* **Requirement**: Give back the records below exactly, every one, with no pictures.
__________
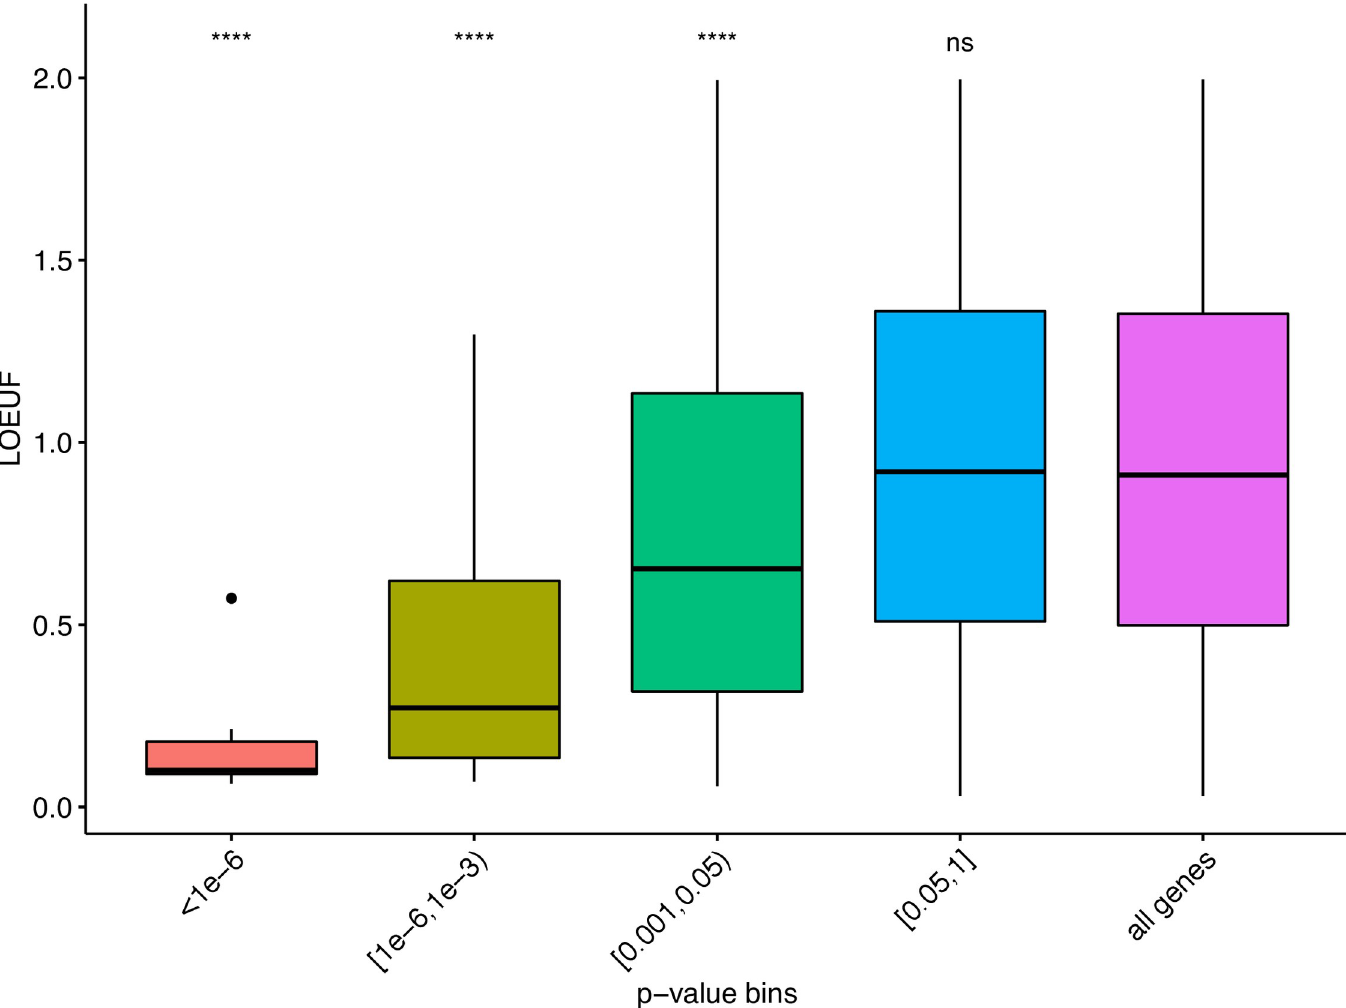
Fig 4. Comparison of the distribution of LOEUF metric at different level of significance of nsDNV-enriched genes. X-axis denotes the P-values from the DNV analysis (binned). Y-axis denotes the o/e LOF ratio upper bound fraction (LOEUF). All groups were compared against the LOEUF distribution of all protein-coding genes (purple). Differences between the distributions were tested using a two-sided Wilcoxon rank sum test. ���� : P < 0.0001, ns:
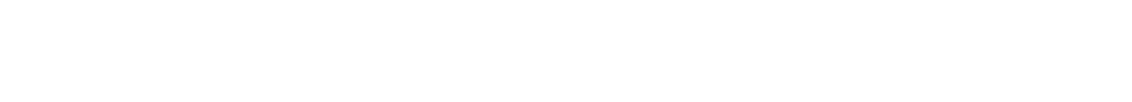
FIGURE 5 | Results of meta-analyses on intracerebral edema volume (IEV) involving 3 trials .There was statistical difference in IEV values between PNS and CT groups (MD = 10.78; 95% CI = 9.07, 12.49; P <0.00001). PNS, Panax notoginseng saponin; CT, Current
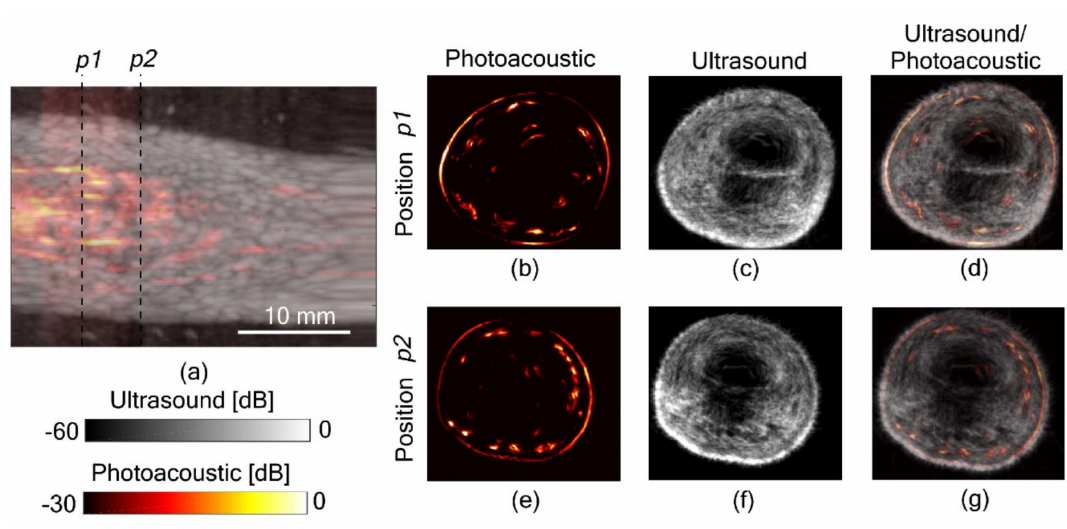
Figure 13. In-vivo finger joint tomographic imaging using multi-angle spatial compounding. ( a ) Overlaid LED-based PA and US MIP image showing finger joint from a linear scan. ( b ) PA, ( c ) US and ( d ) combined tomographic images of the finger joint (p1). ( e ) PA, ( f ) US and ( g ) combined tomographic images 5 mm in front of the joint (p2), respectively. Reprinted from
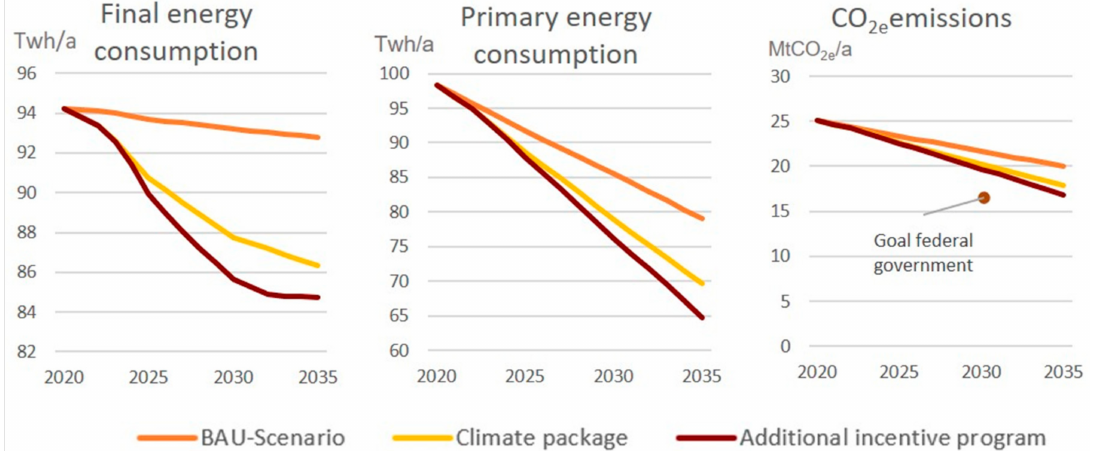
Figure 6. Primary energy consumption, final energy consumption and CO 2e -Emissions in the scenarios over the simu- lated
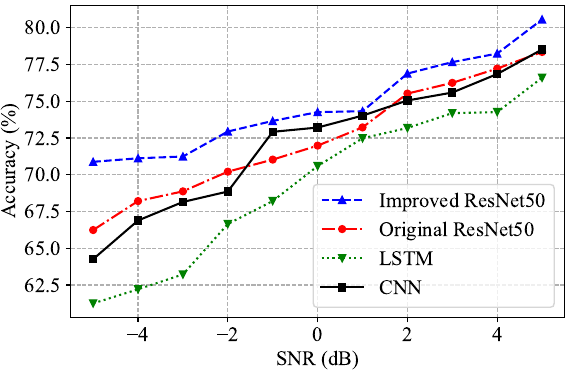
Figure 17. Test accuracies of four methods under noisy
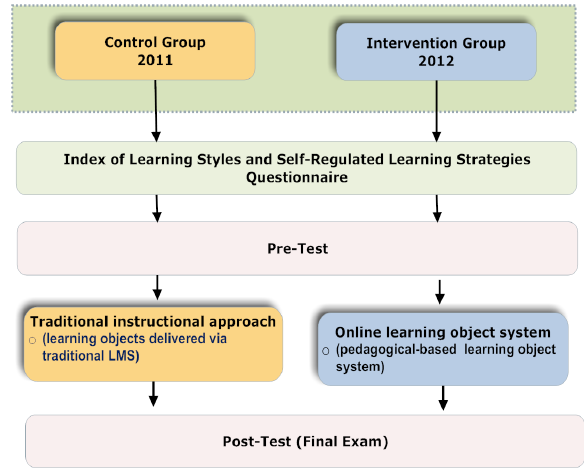
Figure 2. Flow of The Quasi-Experiment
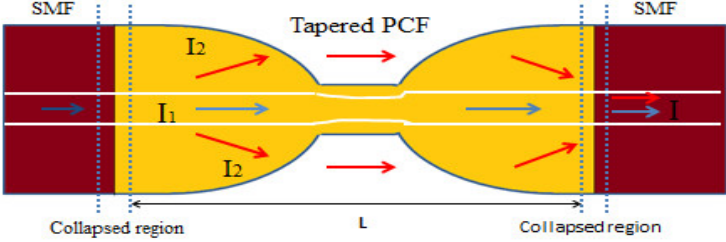
Figure 33. Microscopic image of the ferrofluid infiltrated microstructured polymer optical fiber. It is used for the measurement of magneto-driven optical loss effect of the sensor (Reproduced from [100], with the permission of AIP publishing).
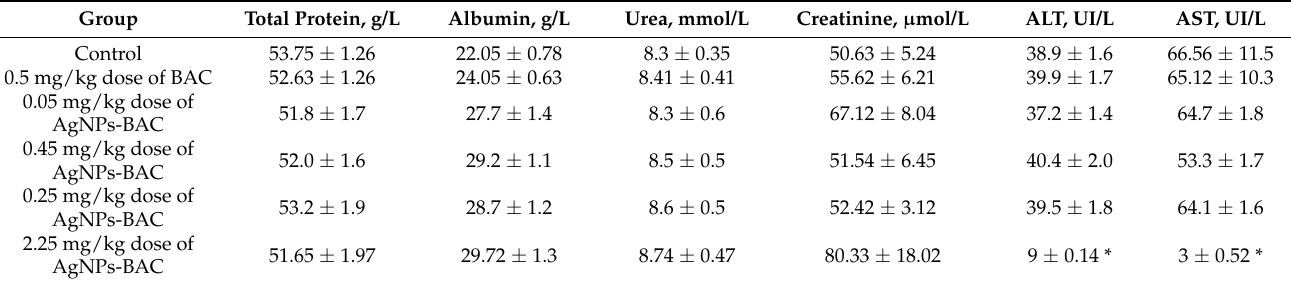
Table 3. Biochemical examination results (M ± m).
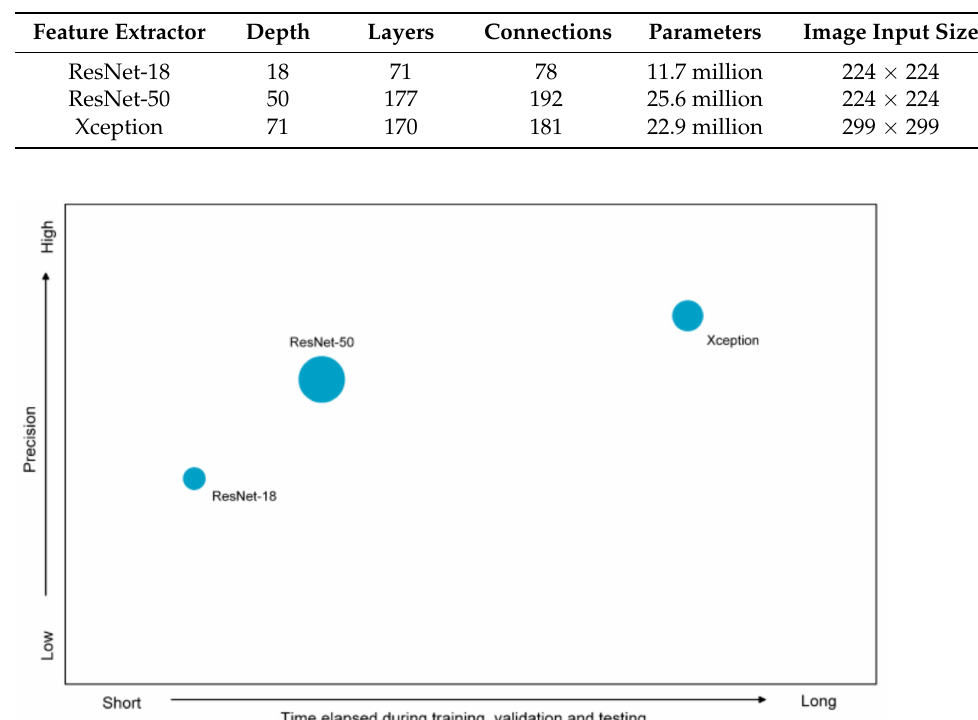
Table 5. Important properties of ResNet-18, ResNet-50, and Xception.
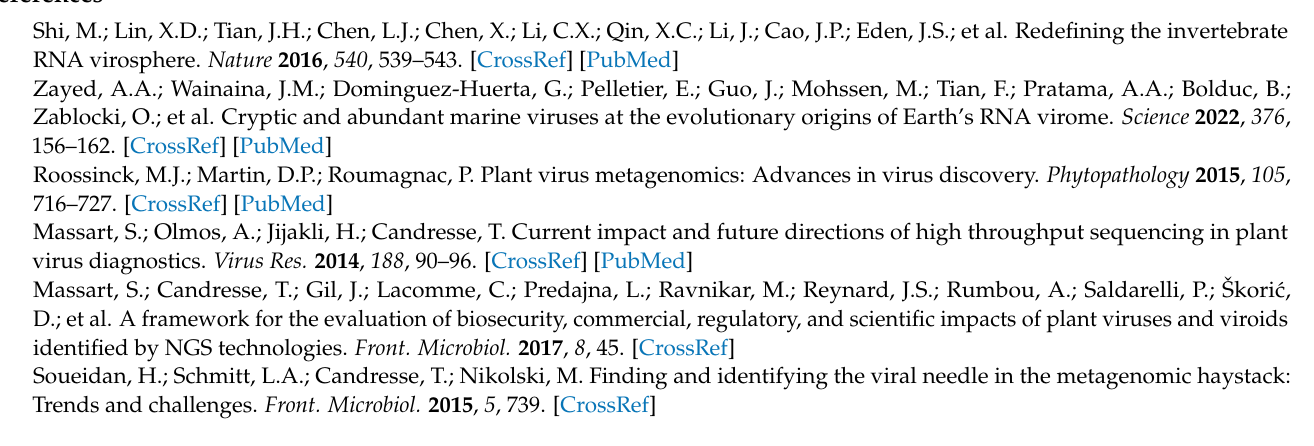
Figure S4: Multiple protein sequence alignments of the end of the C-terminal conserved domain of the P9 proteins of GaJV-1, CaJV-1 and CaJV-2 and of proteins encoded by contigs identified by TBLASTN analysis in the transcriptome assembly of various plant species; Table S1: Primers used for the detection or the molecular characterization of the isolates of GaJV1 in the present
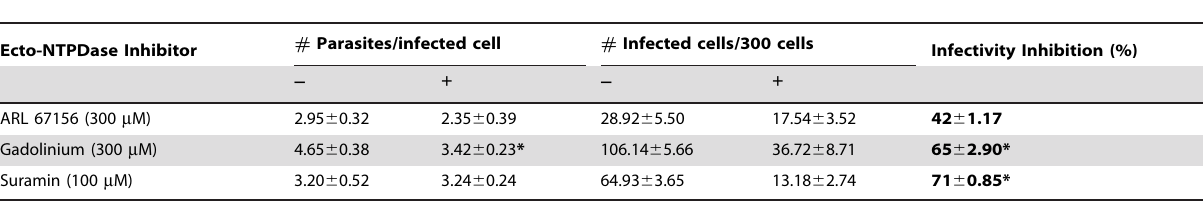
Percent inhibition of infection was calculated for each inhibitor assay relative to control data. Data reflect the mean 6 SE from three analyzed slides. Asterisks indicate significant differences (p , 0.05) between the control without inhibitor and the test with ATPDase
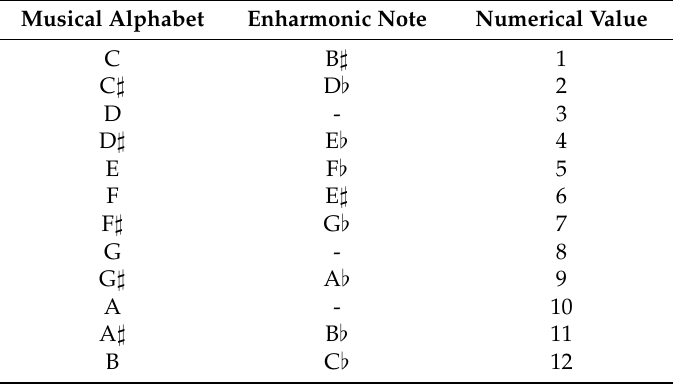
Table 2. The sample of numerical value for musical alphabet.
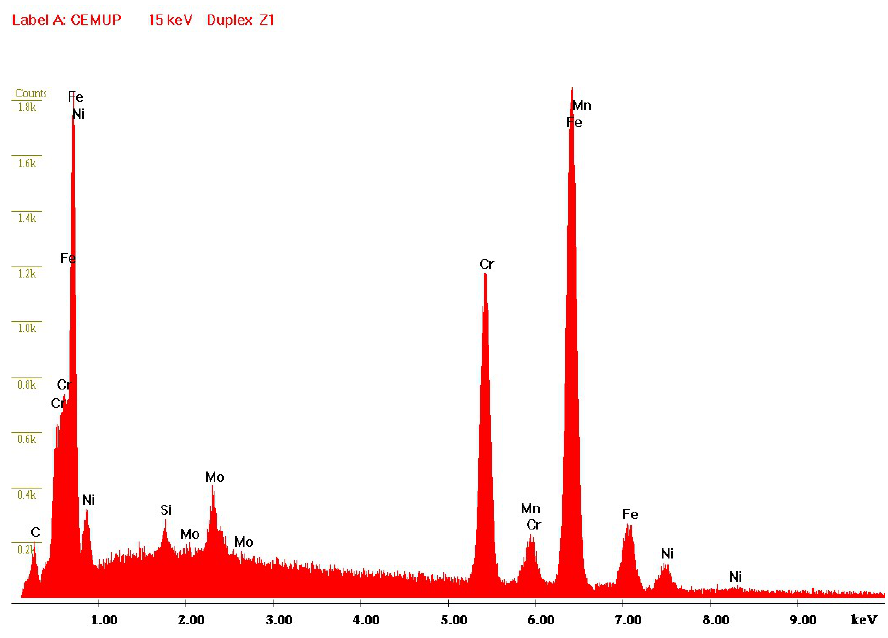
Figure A4. EDS of the red zone in the first Duplex 14462 SEM image.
__________
* **Solution to the exercise**:
Fig 4. Comparison of the distribution of LOEUF metric at different level of significance of nsDNV-enriched genes. X-axis denotes the P-values from the DNV analysis (binned). Y-axis denotes the o/e LOF ratio upper bound fraction (LOEUF). All groups were compared against the LOEUF distribution of all protein-coding genes (purple). Differences between the distributions were tested using a two-sided Wilcoxon rank sum test. ���� : P < 0.0001, ns:
FIGURE 5 | Results of meta-analyses on intracerebral edema volume (IEV) involving 3 trials .There was statistical difference in IEV values between PNS and CT groups (MD = 10.78; 95% CI = 9.07, 12.49; P <0.00001). PNS, Panax notoginseng saponin; CT, Current
Figure 13. In-vivo finger joint tomographic imaging using multi-angle spatial compounding. ( a ) Overlaid LED-based PA and US MIP image showing finger joint from a linear scan. ( b ) PA, ( c ) US and ( d ) combined tomographic images of the finger joint (p1). ( e ) PA, ( f ) US and ( g ) combined tomographic images 5 mm in front of the joint (p2), respectively. Reprinted from
Figure 6. Primary energy consumption, final energy consumption and CO 2e -Emissions in the scenarios over the simu- lated
Figure 17. Test accuracies of four methods under noisy
Figure 2. Flow of The Quasi-Experiment
Figure 33. Microscopic image of the ferrofluid infiltrated microstructured polymer optical fiber. It is used for the measurement of magneto-driven optical loss effect of the sensor (Reproduced from [100], with the permission of AIP publishing).
Table 3. Biochemical examination results (M ± m).
Table 5. Important properties of ResNet-18, ResNet-50, and Xception.
Figure S4: Multiple protein sequence alignments of the end of the C-terminal conserved domain of the P9 proteins of GaJV-1, CaJV-1 and CaJV-2 and of proteins encoded by contigs identified by TBLASTN analysis in the transcriptome assembly of various plant species; Table S1: Primers used for the detection or the molecular characterization of the isolates of GaJV1 in the present
Percent inhibition of infection was calculated for each inhibitor assay relative to control data. Data reflect the mean 6 SE from three analyzed slides. Asterisks indicate significant differences (p , 0.05) between the control without inhibitor and the test with ATPDase
Table 2. The sample of numerical value for musical alphabet.
Figure A4. EDS of the red zone in the first Duplex 14462 SEM image.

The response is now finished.